■ **TASK**:
The response should consist of the data below, copied exactly, with no pictures in it.

━━━━━━━━━━

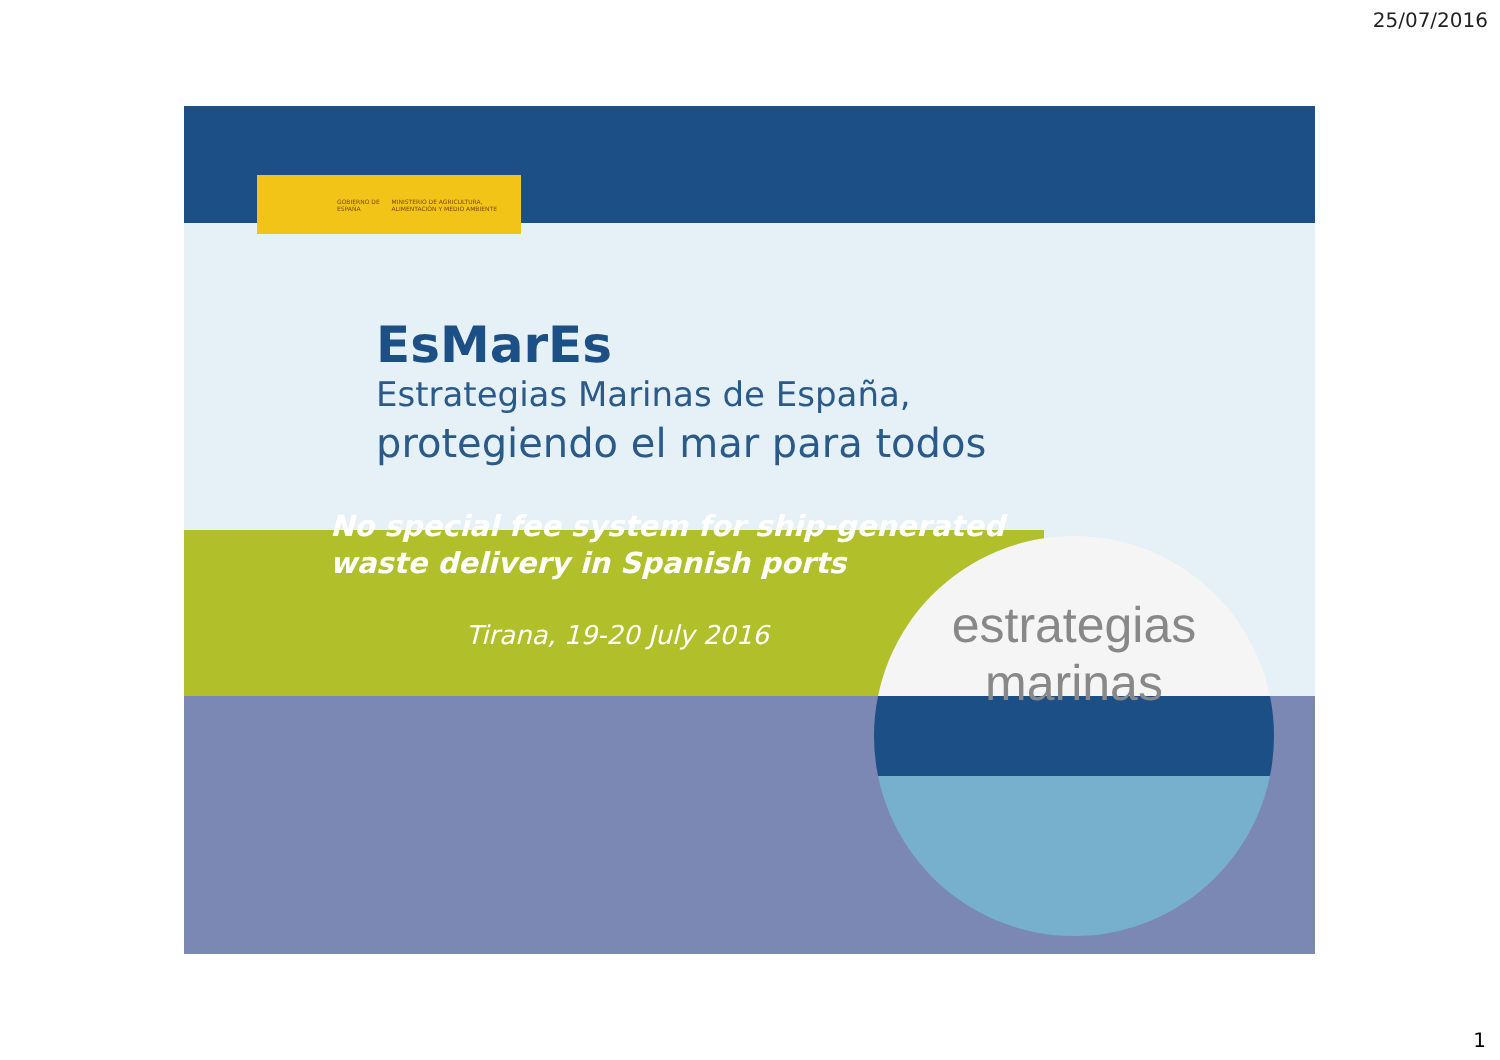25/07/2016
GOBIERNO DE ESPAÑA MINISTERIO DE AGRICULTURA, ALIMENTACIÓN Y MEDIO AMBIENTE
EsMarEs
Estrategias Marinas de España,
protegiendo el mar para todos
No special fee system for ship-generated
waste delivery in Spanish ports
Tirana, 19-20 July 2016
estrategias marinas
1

━━━━━━━━━━

■ **WRITTEN ANSWER**:
25/07/2016
GOBIERNO DE ESPAÑA MINISTERIO DE AGRICULTURA, ALIMENTACIÓN Y MEDIO AMBIENTE
EsMarEs
Estrategias Marinas de España,
protegiendo el mar para todos
No special fee system for ship-generated
waste delivery in Spanish ports
Tirana, 19-20 July 2016
estrategias marinas
1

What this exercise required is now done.